Good evening Cheryl! I know this question is tough and I expect you to have some questions regarding this, let me know if you need more explanation.

Basically, in linear inequalities like say, x - 2 > 0, we can say that the set of solutions is x > 2, because a straight line never changes its direction of travel. Once it crosses the x-axis at x = 2, it will never ever return to the x-axis again, so we are certain that x > 2.

However, in quadratic inequalities, we cannot say that if (x + 2) (x - 2) > 0, we cannot break this up into two inequalities x + 2 > 0 and x - 2 > 0, because the behaviour of quadratic graphs is not the same as the behaviour of a straight line graph. For a quadratic smiley face graph we know that the graph will start up high at first, goes down to cross the x-axis and reach a minimum below the x-axis and then turns back up. As such, by inspection of the graph sketch, we can conclude that x + 2 < 0 or x - 2 > 0, because that is how a quadratic graph works.
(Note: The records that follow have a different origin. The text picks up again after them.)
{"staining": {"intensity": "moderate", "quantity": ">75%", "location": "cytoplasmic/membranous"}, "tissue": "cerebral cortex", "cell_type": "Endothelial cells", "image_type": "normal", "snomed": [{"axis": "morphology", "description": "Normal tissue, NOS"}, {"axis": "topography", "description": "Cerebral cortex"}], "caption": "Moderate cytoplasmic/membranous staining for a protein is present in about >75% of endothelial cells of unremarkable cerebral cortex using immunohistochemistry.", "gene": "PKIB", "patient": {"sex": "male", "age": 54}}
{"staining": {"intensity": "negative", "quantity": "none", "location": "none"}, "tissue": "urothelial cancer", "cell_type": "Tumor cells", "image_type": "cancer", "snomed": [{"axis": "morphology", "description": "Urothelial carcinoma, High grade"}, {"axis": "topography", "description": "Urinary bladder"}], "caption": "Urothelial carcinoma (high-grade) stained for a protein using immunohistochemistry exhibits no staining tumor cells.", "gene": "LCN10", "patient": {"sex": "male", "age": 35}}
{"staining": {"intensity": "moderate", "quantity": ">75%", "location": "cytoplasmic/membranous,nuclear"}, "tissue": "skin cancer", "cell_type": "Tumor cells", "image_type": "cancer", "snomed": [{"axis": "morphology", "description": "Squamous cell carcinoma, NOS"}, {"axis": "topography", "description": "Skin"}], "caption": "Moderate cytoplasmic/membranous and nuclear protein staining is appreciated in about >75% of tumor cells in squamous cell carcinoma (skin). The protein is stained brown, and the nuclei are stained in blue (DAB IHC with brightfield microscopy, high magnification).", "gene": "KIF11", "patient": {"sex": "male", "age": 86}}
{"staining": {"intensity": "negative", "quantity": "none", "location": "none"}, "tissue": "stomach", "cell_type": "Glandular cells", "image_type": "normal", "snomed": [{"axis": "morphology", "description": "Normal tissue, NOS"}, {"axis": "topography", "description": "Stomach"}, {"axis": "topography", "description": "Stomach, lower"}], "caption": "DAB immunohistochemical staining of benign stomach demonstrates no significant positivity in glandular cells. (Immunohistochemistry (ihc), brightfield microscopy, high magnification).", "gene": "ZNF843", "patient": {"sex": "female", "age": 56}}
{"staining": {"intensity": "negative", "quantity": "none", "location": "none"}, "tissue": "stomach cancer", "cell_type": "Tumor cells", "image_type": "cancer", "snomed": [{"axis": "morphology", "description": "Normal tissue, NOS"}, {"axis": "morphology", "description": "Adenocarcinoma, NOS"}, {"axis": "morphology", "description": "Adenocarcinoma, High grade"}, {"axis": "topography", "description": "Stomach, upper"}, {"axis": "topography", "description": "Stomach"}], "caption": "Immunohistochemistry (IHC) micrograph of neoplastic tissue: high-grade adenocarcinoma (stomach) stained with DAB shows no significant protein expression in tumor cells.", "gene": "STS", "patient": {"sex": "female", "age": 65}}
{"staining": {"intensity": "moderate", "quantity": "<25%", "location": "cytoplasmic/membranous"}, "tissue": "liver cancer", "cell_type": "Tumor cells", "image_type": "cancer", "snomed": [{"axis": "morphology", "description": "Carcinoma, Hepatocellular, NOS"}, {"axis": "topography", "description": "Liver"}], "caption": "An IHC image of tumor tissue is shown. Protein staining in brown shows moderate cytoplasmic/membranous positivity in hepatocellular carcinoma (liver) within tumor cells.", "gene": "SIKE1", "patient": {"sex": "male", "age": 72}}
For a similar reason to the quadratic case, we sketch out the sine graph to see where the appropriate region of shading should be. This facilitates correct representation of our required inequalities. Here, for part c, it’s 4pi/3 <= x <= 2 pi because in this section of the graph, the graph will be on or below the line y = -1. For part d, it’s a similar idea and in fact there are two separate regions to describe.